Additionally, international and national non-governmental organizations (NGO) such as think tanks also partner with 1540 to promote 1540 goals and obligations. One is the Stimson Center, which has been able to work with the U.S. and other governments to promote 1540 in various regions, including Africa and Latin America. It provides assistance in capacity building and awareness-raising concerning 1540 obligations. This is a good partnership with the 1540 committee and with various governments, which helps provide more synergy in the promotion of 1540 in different regions. Other important NGOs in this area include the Monterey Institute of International Studies, and funders like the MacArthur Foundation.
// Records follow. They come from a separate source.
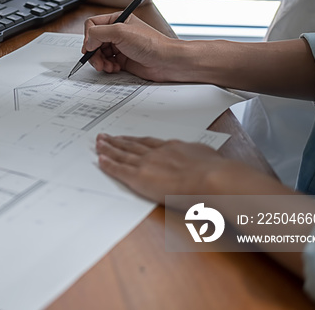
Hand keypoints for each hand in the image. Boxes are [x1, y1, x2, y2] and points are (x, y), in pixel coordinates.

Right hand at [82, 11, 176, 80]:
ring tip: (107, 67)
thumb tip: (87, 43)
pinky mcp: (122, 59)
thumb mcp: (120, 32)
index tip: (91, 47)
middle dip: (94, 53)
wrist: (165, 61)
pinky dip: (107, 67)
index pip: (92, 25)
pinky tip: (115, 68)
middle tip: (97, 61)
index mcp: (117, 20)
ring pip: (99, 53)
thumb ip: (98, 33)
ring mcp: (119, 46)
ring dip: (100, 61)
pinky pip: (107, 63)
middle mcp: (117, 32)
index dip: (89, 37)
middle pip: (94, 41)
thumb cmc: (149, 43)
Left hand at [95, 134, 236, 205]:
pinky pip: (119, 170)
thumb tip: (204, 161)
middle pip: (131, 145)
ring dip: (109, 149)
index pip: (148, 143)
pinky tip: (101, 161)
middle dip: (117, 141)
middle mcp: (157, 153)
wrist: (212, 178)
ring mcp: (147, 164)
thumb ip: (199, 159)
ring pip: (122, 154)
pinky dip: (109, 165)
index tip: (127, 138)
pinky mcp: (140, 177)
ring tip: (98, 144)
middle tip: (105, 137)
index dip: (135, 140)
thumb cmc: (216, 172)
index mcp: (173, 148)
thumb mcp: (208, 158)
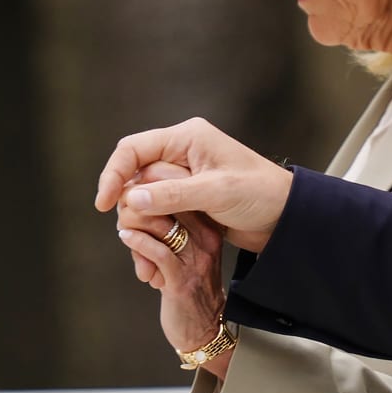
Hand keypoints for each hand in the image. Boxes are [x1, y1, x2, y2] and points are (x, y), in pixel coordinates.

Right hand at [96, 118, 292, 252]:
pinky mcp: (190, 198)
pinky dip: (154, 228)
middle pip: (135, 175)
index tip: (103, 204)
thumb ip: (173, 194)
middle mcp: (182, 153)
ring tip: (143, 252)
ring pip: (145, 196)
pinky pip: (160, 210)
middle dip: (128, 204)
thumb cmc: (261, 194)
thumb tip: (130, 199)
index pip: (133, 149)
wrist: (288, 217)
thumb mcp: (217, 193)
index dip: (113, 175)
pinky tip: (153, 253)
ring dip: (140, 222)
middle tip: (129, 233)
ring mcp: (186, 176)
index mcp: (186, 138)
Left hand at [116, 186, 230, 377]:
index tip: (133, 197)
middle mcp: (206, 237)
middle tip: (124, 213)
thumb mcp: (182, 247)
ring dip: (132, 222)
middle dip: (138, 203)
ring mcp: (196, 258)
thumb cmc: (185, 282)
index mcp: (208, 225)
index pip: (180, 189)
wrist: (203, 327)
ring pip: (159, 223)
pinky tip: (126, 238)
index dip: (149, 187)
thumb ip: (165, 223)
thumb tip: (131, 199)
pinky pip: (156, 251)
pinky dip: (136, 241)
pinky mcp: (181, 280)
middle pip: (168, 201)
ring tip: (123, 227)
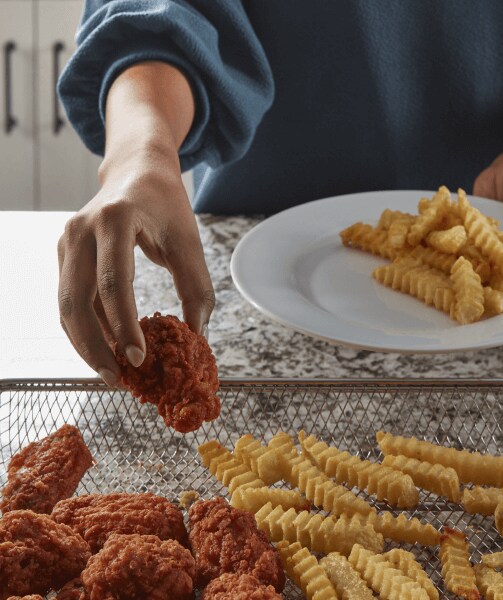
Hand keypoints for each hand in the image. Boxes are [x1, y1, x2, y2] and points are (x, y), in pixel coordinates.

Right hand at [57, 147, 214, 386]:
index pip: (114, 283)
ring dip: (86, 343)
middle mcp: (81, 230)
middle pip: (77, 300)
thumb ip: (195, 287)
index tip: (139, 359)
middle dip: (95, 346)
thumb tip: (197, 336)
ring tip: (112, 372)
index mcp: (115, 219)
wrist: (137, 170)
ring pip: (66, 305)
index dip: (124, 325)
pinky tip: (106, 348)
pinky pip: (69, 299)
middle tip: (119, 379)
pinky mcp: (64, 253)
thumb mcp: (188, 240)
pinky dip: (85, 327)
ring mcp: (66, 241)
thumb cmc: (166, 204)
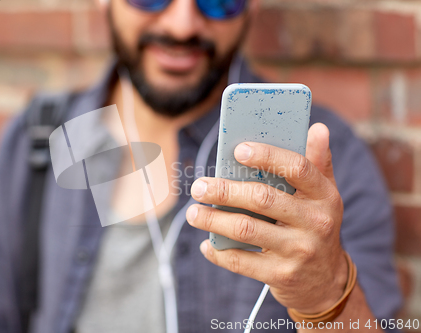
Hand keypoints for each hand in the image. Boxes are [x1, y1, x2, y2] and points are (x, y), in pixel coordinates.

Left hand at [186, 123, 348, 313]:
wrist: (326, 281)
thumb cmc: (316, 226)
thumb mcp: (324, 195)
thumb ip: (318, 162)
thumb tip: (317, 128)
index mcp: (325, 195)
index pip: (296, 168)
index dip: (266, 156)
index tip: (238, 150)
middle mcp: (315, 222)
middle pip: (262, 198)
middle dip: (224, 191)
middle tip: (198, 187)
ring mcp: (298, 250)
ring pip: (245, 229)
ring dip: (213, 220)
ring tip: (193, 213)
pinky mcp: (281, 275)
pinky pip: (241, 261)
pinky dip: (219, 253)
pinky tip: (206, 245)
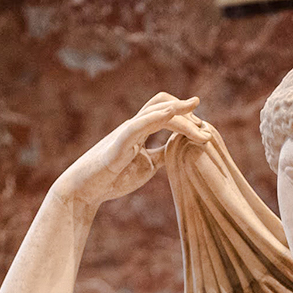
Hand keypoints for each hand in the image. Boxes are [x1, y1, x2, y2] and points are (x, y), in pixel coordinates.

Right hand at [52, 93, 214, 209]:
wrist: (87, 188)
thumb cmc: (114, 177)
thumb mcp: (147, 165)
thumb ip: (163, 154)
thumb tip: (181, 149)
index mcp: (141, 130)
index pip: (165, 112)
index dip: (186, 116)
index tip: (204, 130)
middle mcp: (134, 125)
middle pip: (162, 103)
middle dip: (186, 111)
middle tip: (206, 130)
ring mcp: (126, 131)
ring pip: (155, 112)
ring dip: (180, 117)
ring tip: (200, 129)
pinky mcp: (119, 143)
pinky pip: (138, 124)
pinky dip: (156, 117)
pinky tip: (171, 115)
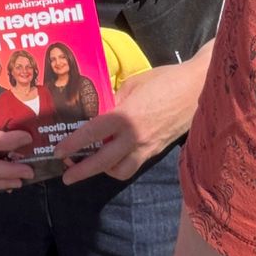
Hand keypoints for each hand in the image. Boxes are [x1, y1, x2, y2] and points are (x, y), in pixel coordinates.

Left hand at [58, 63, 199, 182]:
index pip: (93, 134)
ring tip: (93, 164)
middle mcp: (135, 137)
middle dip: (83, 171)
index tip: (58, 151)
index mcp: (126, 116)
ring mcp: (148, 147)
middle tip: (67, 176)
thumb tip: (99, 111)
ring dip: (104, 171)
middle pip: (104, 162)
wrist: (197, 88)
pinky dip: (121, 164)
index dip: (73, 144)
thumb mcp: (133, 84)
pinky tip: (114, 155)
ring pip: (121, 171)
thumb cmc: (164, 80)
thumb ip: (115, 100)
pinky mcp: (157, 150)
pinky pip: (135, 164)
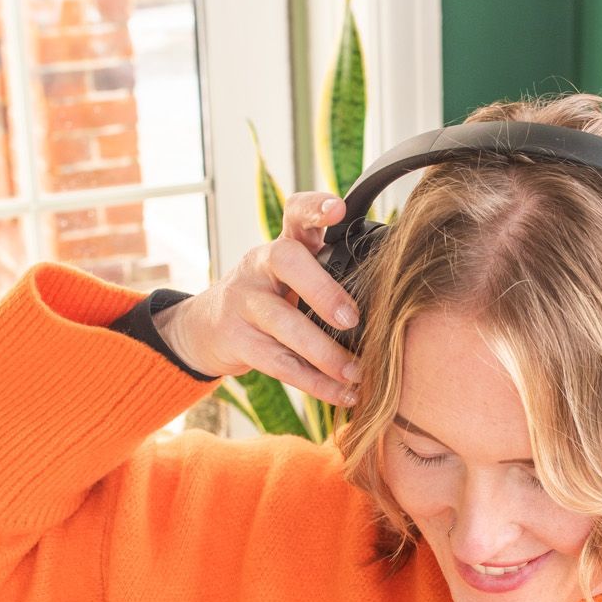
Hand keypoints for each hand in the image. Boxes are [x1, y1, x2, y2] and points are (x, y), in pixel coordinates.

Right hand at [152, 192, 364, 405]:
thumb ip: (329, 276)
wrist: (208, 328)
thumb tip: (393, 298)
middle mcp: (260, 265)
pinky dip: (314, 383)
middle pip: (286, 261)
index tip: (338, 209)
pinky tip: (342, 394)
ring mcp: (244, 300)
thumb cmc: (270, 300)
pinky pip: (278, 363)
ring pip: (283, 322)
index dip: (314, 207)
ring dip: (324, 352)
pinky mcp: (237, 339)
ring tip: (357, 373)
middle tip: (352, 319)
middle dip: (322, 289)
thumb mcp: (291, 278)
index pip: (295, 214)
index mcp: (283, 245)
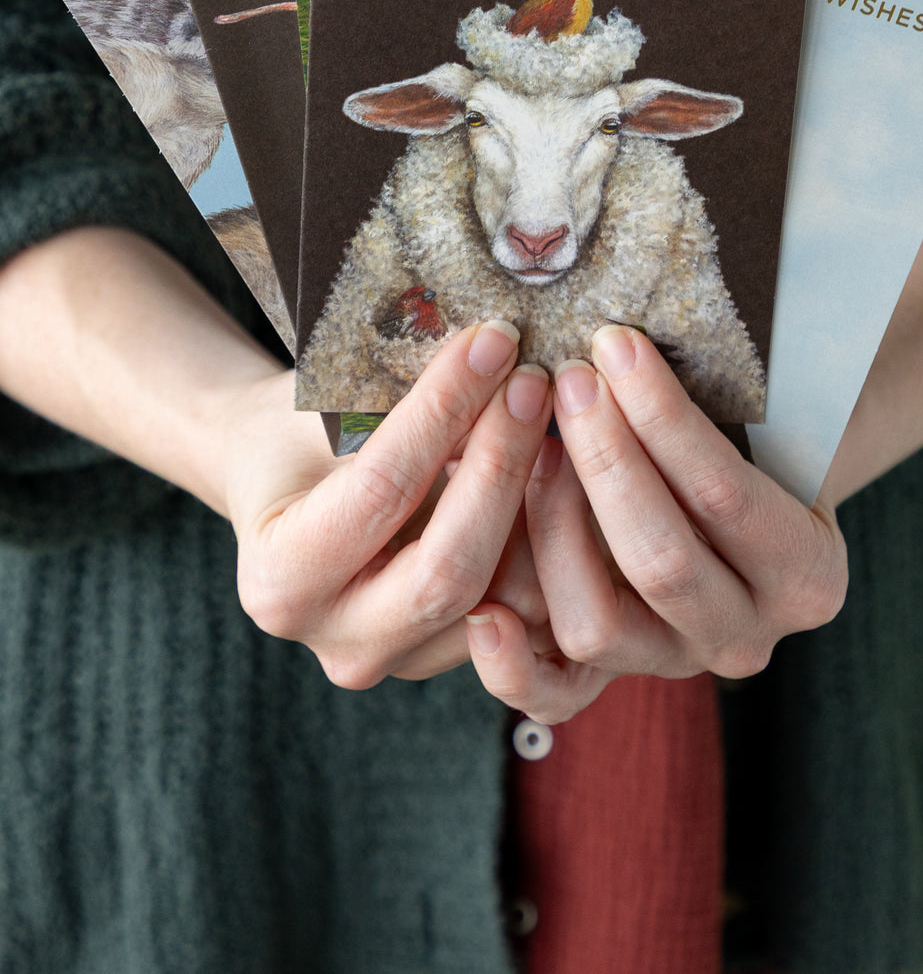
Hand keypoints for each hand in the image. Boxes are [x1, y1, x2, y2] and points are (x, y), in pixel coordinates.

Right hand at [227, 321, 554, 685]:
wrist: (279, 488)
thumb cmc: (293, 435)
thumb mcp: (321, 406)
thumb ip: (398, 403)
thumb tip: (495, 357)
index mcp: (283, 579)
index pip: (383, 490)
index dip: (445, 410)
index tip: (492, 341)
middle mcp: (340, 643)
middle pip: (452, 567)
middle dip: (503, 462)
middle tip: (535, 378)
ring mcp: (401, 661)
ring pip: (505, 598)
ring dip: (543, 500)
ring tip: (557, 414)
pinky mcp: (455, 654)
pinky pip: (528, 607)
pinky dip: (552, 533)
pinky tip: (564, 461)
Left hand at [463, 325, 847, 721]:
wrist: (752, 506)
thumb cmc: (753, 442)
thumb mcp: (769, 423)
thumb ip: (723, 401)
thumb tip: (635, 341)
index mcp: (807, 572)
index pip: (725, 494)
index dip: (663, 417)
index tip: (615, 346)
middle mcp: (746, 635)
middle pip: (660, 559)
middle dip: (604, 457)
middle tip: (566, 381)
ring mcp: (674, 663)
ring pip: (596, 623)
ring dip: (553, 528)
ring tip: (528, 446)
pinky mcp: (612, 683)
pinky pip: (554, 696)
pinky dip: (513, 663)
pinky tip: (481, 612)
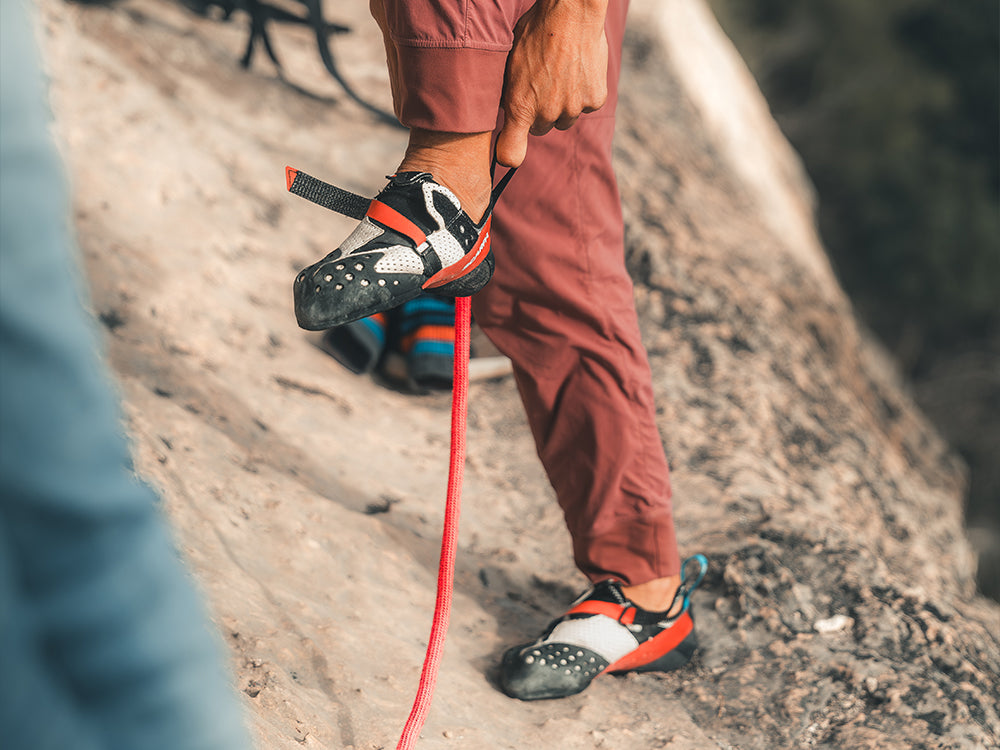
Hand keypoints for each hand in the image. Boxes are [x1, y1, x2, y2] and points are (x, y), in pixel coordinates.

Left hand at [495, 0, 609, 167]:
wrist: (573, 12)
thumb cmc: (537, 31)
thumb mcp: (510, 60)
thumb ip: (509, 91)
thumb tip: (508, 108)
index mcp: (519, 105)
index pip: (511, 152)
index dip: (509, 153)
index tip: (508, 152)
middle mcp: (546, 113)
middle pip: (541, 128)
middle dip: (539, 112)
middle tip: (541, 85)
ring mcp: (572, 108)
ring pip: (565, 118)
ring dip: (562, 104)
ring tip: (561, 74)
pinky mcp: (594, 100)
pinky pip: (586, 105)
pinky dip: (584, 92)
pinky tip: (579, 70)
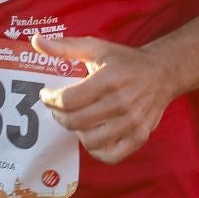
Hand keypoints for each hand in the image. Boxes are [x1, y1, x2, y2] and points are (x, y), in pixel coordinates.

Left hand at [32, 35, 173, 165]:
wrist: (163, 73)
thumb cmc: (125, 61)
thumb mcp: (97, 48)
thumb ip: (65, 47)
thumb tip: (35, 41)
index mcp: (109, 79)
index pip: (68, 99)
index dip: (50, 99)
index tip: (46, 94)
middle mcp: (122, 102)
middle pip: (75, 121)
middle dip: (59, 115)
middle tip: (58, 108)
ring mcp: (132, 122)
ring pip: (89, 141)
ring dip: (76, 131)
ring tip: (77, 119)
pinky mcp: (140, 136)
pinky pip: (110, 156)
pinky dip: (96, 149)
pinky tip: (93, 135)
Another important partnership is with the Nuclear Security Summit. The NSS participants made clear in the communiqués of both 2010 and in 2012 the important role played by 1540 in the area of securing nuclear material and in the larger effort to secure all vulnerable nuclear material in four years. This past March, for example, the declaration from the Nuclear Security Summit in Seoul reinforced the goal of full implementation of UNSCR 1540. That Summit recognized in particular the importance of efforts to strengthen nuclear security and prevent the possibility of nuclear materials or weapons finding their way into terrorist hands. The United States will be pressing between now and the next Nuclear Security Summit in 2014 to close the remaining gaps in how 1540 is being implemented globally and to support activities that make a contribution to this end. We would like to see a concerted effort internationally, particularly on the nuclear security aspects of 1540, as we look toward the 2014 Nuclear Security Summit in the Netherlands.
Finally, assistance and partnering on 1540 implementation must recognize the critical role of the 1540 Committee and UNODA. The Committee, particularly its experts, can offer extensive input on implementation activities, and UNODA plays a critical role in organizing and supporting implementation activities around the globe. When speaking of assistance, strengthening UNODA’s ability to support implementation activities cannot be overemphasized. In this respect, the United States gave a grant of USD 3 million to the UN Trust Fund for Global and Regional Disarmament – a fund used to UNODA to support 1540 Committee activities – and plans to make an additional grant this year. This type of contribution is one other nations should consider, because by providing the Committee with such funding, the Committee will be able to better promote its work, provide needed support, and engage a broad range of countries in fulfilling their 1540 commitments.
So, as I have outlined, there are many existing partnerships with 1540 that promote fulfilling its obligations in many aspects. We should continue to find ways to work closely with the 1540 committee to build and strengthen partnerships. Promoting 1540 is promoting international peace and security, which is something we all have a stake in enhancing. Thank you.